Non hanno menti matematiche supersoniche, non ti fanno vincere milioni di euro al casinò come succede in Rain Man, togliamocelo dalla mente! Ma, sicuramente, il contatto con Tommi è stato ed è “speciale”. Ti arricchisce perché affina la tua sensibilità, la rende capace di ascoltare l’altro.
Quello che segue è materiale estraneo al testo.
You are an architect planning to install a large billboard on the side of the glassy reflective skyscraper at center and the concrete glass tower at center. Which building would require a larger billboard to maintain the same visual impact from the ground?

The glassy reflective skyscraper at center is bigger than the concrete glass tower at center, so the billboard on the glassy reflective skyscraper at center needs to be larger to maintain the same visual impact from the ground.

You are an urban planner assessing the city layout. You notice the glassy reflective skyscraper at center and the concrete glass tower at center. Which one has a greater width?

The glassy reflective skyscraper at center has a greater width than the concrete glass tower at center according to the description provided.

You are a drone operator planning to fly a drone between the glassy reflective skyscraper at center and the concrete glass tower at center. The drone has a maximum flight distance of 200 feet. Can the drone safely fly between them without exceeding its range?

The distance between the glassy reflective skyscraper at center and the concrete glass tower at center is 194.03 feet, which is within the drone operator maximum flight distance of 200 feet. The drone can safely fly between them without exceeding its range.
Ti riporta a terra e rimette l’attenzione sull’essenza della vita.


Cosa ti ha insegnato il tuo ragazzo?

Tanto, il focus più importante è che basta poco per essere contenti. Nel momento in cui rientro a casa e Tommaso sta guardando per la milionesima volta il cartoon La carica dei 101, vedo che è in estasi. Non ha bisogno di esperienze super, la macchina figa, il vestito firmato, la vacanza stellata, tutte trappole in cui spesso cadiamo, per stare bene! Oltre ai cartoni animati, la sua felicità è fatta di piccole cose: mangiare determinate cose, andare dagli “sgusciati”, fare merenda in gelateria tutti i pomeriggi, con il sole come sotto zero.


Pensi che, però, il guscio prima o poi si possa aprire?

Con una bella stimolazione, qualche risultato arriva. A oggi, dico questo: il guscio si può incrinare ma, a meno che in futuro non intervenga un farmaco miracoloso, non credo che si possa dischiudere completamente. Gli autistici hanno bisogno dei loro punti di riferimento, una specie di cerchio magico che si ripete tutti i giorni. Se invece vivono una minima variazione della loro rigida routine, non stanno bene. Lo vedo chiaramente quando andiamo in vacanza, massimo due settimane all’anno, in due periodi distinti. Tommi, appena si rende conto di avere cambiato ambiente, e fino all’ultimo giorno, ripete: «Casa». S’adatta, ma non posso dire che al mare o in montagna sia il ritratto della felicità!


Ora, i giovani con questo disturbo hanno un orizzonte di vita più alto?

Quando, ventitré anni fa, ci è stato detto che Tommaso rientrava nello spettro del disturbo autistico, io e mia moglie ci siamo guardati sconcertati. Del problema si sapeva ben poco, non c’era l’attenzione mediatica e scientifica di adesso, dove viene diagnosticato un caso ogni 55 nati contro i 70 di soli tre-quattro anni fa! Se ci impegniamo tutti, comunità scientifica, famiglie e istituzioni, ci sono prospettive di fare diventare gli autistici il più possibile autonomi. Meglio ancora: più inclusi.